One difficult thing when working with these chatbots, you get into a whole... rabbit hole of other problems that are really unrelated.

Challenges and Solutions in Chatbot Development

For instance, with web pages, there's just how do you render them properly. So on web pages, there's JavaScript that dynamically generates the web page as you go along. So if you just get the raw text, you're not getting anything useful. So there, I really recommend using tools like Selenium in Python that generates a virtual Chrome that allows the web page to be rendered fully in JavaScript. Really good tools there.

Also using a big model will help as well, as we've seen with a lot of standard chat GPT stuff. Adding in other modalities would be really important here as well.

Yep, you can contribute to this on GitHub as well, or just check out the source code if you do want to know how to work with some of these models.

Keeping Up with Open Source Model Innovations

One real challenge, though, that we are seeing at the moment is there are lots of open source models out there. And it's pretty difficult to stay on top of it.

So I took this screenshot today. The top three models weren't there yesterday, I don't think. They did look kind of funky when I actually clicked on the page because there was no sources or anything.

But it just kind of goes to my point where, again, my last talk, a new state-of-the-art open source model came up pretty much straight away. Why am I saying this? I'm leading into our plug.

Simplifying Model Deployment with the Speaker's Company

So the hardest part of a lot of these things is actually getting the models to run. That's what we specifically focus on.

So what we do is we use for Google, for example, we use sign in with Google to get access to your cloud account. Now, if you're a startup, you're lucky to get funded, and you have a bunch of cloud credits which get thrown at you by all of the cloud providers at the moment. we can allow you to use them very quickly without having to do any work yourself.

So you click buttons on us, and then we set up all of the models on your private cloud for you.
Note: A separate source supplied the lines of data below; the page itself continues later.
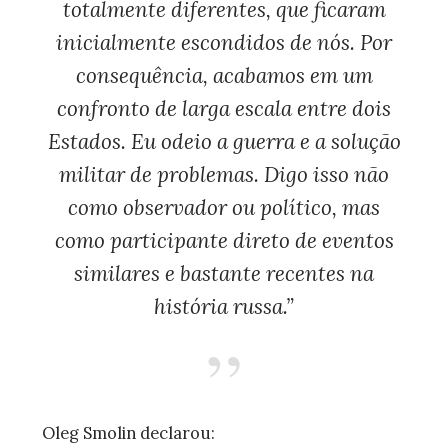
totalmente diferentes, que ficaram
inicialmente escondidos de nós. Por
consequência, acabamos em um
confronto de larga escala entre dois
Estados. Eu odeio a guerra e a solução
militar de problemas. Digo isso não
como observador ou político, mas
como participante direto de eventos
similares e bastante recentes na
história russa.”
Oleg Smolin declarou: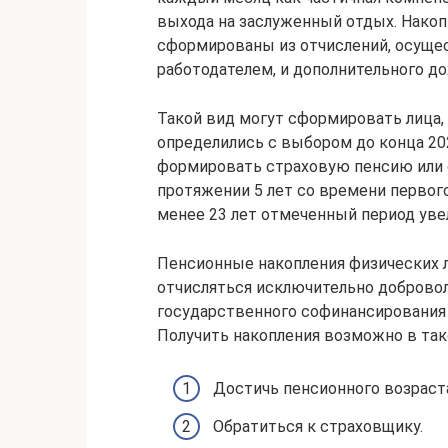
выхода на заслуженный отдых. Нак
сформированы из отчислений, осущес
работодателем, и дополнительного до
Такой вид могут сформировать лица, 
определились с выбором до конца 20
формировать страховую пенсию или 
протяжении 5 лет со времени первог
менее 23 лет отмеченный период увел
Пенсионные накопления физических л
отчисляться исключительно доброво
государственного софинансирования 
Получить накопления возможно в так
Достичь пенсионного возраст
Обратиться к страховщику.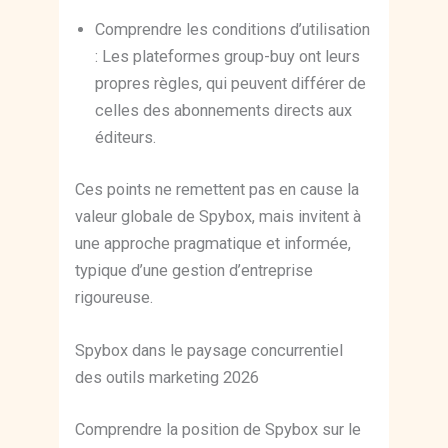
Comprendre les conditions d’utilisation
: Les plateformes group-buy ont leurs
propres règles, qui peuvent différer de
celles des abonnements directs aux
éditeurs.
Ces points ne remettent pas en cause la
valeur globale de Spybox, mais invitent à
une approche pragmatique et informée,
typique d’une gestion d’entreprise
rigoureuse.
Spybox dans le paysage concurrentiel
des outils marketing 2026
Comprendre la position de Spybox sur le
And there's a nice GIF to prove it as well.

We also do GPU fractionalization and things like that.

Conclusion: Key Takeaways and Future Outlook

So just some opinions to wrap up.

I think one main thing that we keep on seeing as a company altogether is you really want to be focused in what you specifically do with LLMs. You can't just throw data at them and expect them to work very well. And that's something that this project, I think, really highlighted, especially with context length as well.

Web pages, PDF documents can be really large and you cannot just dump them in. That information will just get lost. It's not useful. Pre-processing data and maintaining that pipeline is very important here as well.
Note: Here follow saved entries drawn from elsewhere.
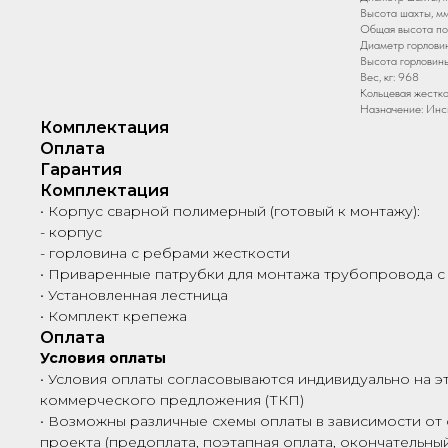
Высота шахты, мм
Общая высота по
Диаметр горловин
Высота горловины
Вес, кг: 968
Кольцевая жестко
Назначение: Инс
Комплектация
Оплата
Гарантия
Комплектация
• Корпус сварной полимерный (готовый к монтажу):
- корпус
- горловина с ребрами жесткости
• Приваренные патрубки для монтажа трубопровода с
• Установленная лестница
• Комплект крепежа
Оплата
Условия оплаты
• Условия оплаты согласовываются индивидуально на э
коммерческого предложения (ТКП)
• Возможны различные схемы оплаты в зависимости от 
проекта (предоплата, поэтапная оплата, окончательный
Again, Redis is very great and deserves more credit. Hosting models is really hard. You shouldn't be doing this yourself. Again, that is a plug for us, but a genuine problem.

So we see a lot of companies where they spend hours trying to get things to work in VMs in the cloud. They managed to get it to work, and they're so happy, and that's fine, but they haven't touched their product. So I really think using open source tools, even if it's not us, I think is a really important thing there. Use pre-made things to get a model to run. Don't focus on that. Focus on your UX and your product.
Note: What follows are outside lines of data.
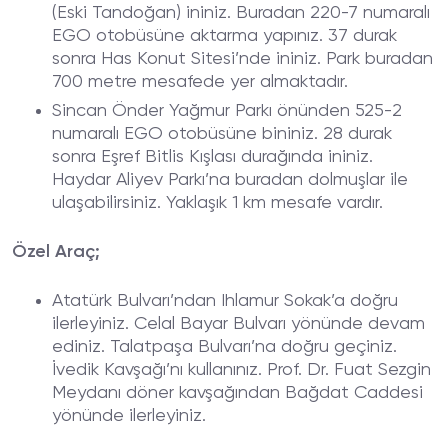
(Eski Tandoğan) ininiz. Buradan 220-7 numaralı
EGO otobüsüne aktarma yapınız. 37 durak
sonra Has Konut Sitesi’nde ininiz. Park buradan
700 metre mesafede yer almaktadır.
Sincan Önder Yağmur Parkı önünden 525-2
numaralı EGO otobüsüne bininiz. 28 durak
sonra Eşref Bitlis Kışlası durağında ininiz.
Haydar Aliyev Parkı’na buradan dolmuşlar ile
ulaşabilirsiniz. Yaklaşık 1 km mesafe vardır.
Özel Araç;
Atatürk Bulvarı’ndan Ihlamur Sokak’a doğru
ilerleyiniz. Celal Bayar Bulvarı yönünde devam
ediniz. Talatpaşa Bulvarı’na doğru geçiniz.
İvedik Kavşağı’nı kullanınız. Prof. Dr. Fuat Sezgin
Meydanı döner kavşağından Bağdat Caddesi
yönünde ilerleyiniz.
And finally, I think one good message to end on is there's lots of applications that can still be built on this. I think this technology is still very early on. A lot of companies we speak to, even in the more advanced stages, are in the R&D phase of using AI. And our role is definitely to help them lower costs, to just focus on the product and other things. But I think there's a huge amount of things that can still be made. So it can be overwhelming to see all the new stuff coming out, think, how can I keep up with it? Yeah, there's a lot of cool stuff out there. Thank you.